Reasoning behind the judgment
Specific performance in these circumstances is notoriously difficult:
as a rule of thumb that a court will not order specific performance of a contract calling for personal service where trust and confidence has broken down, a continued relationship is unworkable for some other reason, or constant supervision by the court might be required.
The musicians sought to overcome this traditional reluctance by pointing out that there had been no criticism of their professional integrity or honesty; that continuing to perform with the cast needed no more radical adjustment than a few more rehearsals to get the cast used to working with musicians, and that there could be no issue of continuous supervision by the court since the parties have operated under these contracts for more than 5 years and done so without any difficulty.
But Cranston J was not at all persuaded that specific performance or a mandatory injunction would be granted at the full trial of the case, which was not “exceptional”. It was a “standard case where on a traditional analysis, loss of confidence was the primary block to this type of relief”:
Loss of confidence is fact specific.
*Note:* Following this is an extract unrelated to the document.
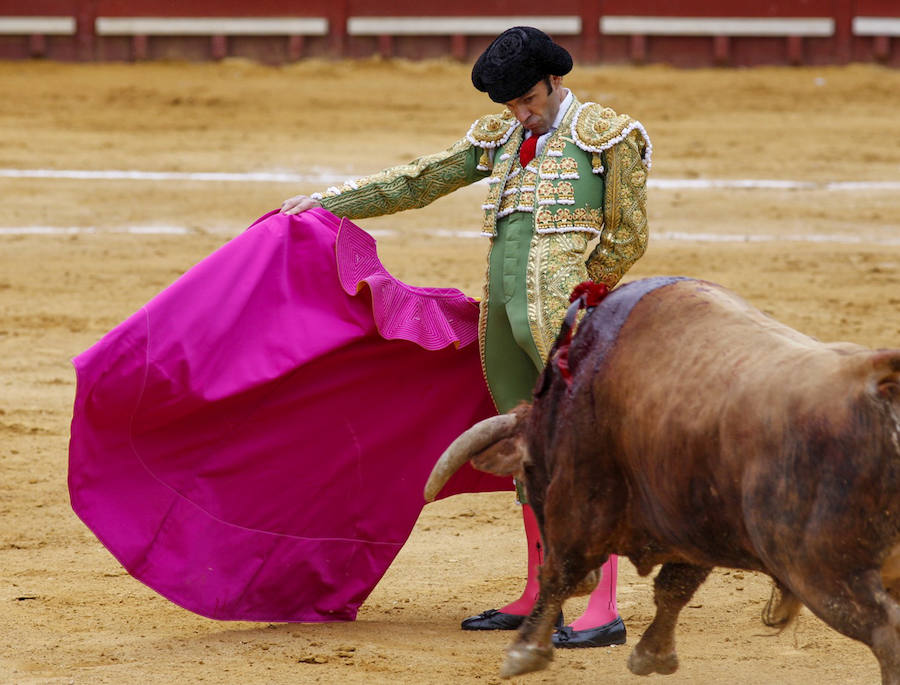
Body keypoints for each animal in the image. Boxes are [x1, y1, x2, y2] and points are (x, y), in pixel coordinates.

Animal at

A role in War Horse is miles away from the impersonal organisation referred to by Lord Wilson in Geys v Société Générale 1 A.C. 523 and from the situation in Powell v Brent LBC  ICR 176, where the employee had been performing the superior role, and had the confidence of her superior. The plain fact is that the production of a play necessarily entails close cooperation between all those involved, the actors and those directing and producing the play.
In the judge’s view, the claimants’ prospects at trial for breach of contract by the National Theatre were strong, but that an award of damages to them at trial would be adequate compensation. They had not persuaded him of the case to order interim relief pending trial, to reinstate a live band in the production of War Horse and to engage each of them as part of it. As far as the claim under Article 10 was concerned, the right to artistic expression had to be considered in relation to the defendants as well. Significant in the balance against interim relief was the interference with artistic expression in requiring the National Theatre to reintegrate a band into the production. Sections 12(1) and 12(4) of the Human Rights Act 1998 required the judge to have particular regard to this aspect of the relief sought by the claimants.
The National Theatre’s artistic judgment was that a live band did not provide the “same quality and impact of performance as can be produced through the use of recorded music and professional actors.” It is sad that those responsible for the continuing performances of this tremendous play have seen fit to decide, on the audience’s behalf, that live musicians cannot contribute positively to the play and that the play is better off without them. But theatres, like anyone else, have profit margins to attend to and it is obvious that War Horse, an expensive play to cast with its 36 actors and, until recently, the five claimant musicians. The move to recorded music only has no doubt produced financial benefits for the defendants.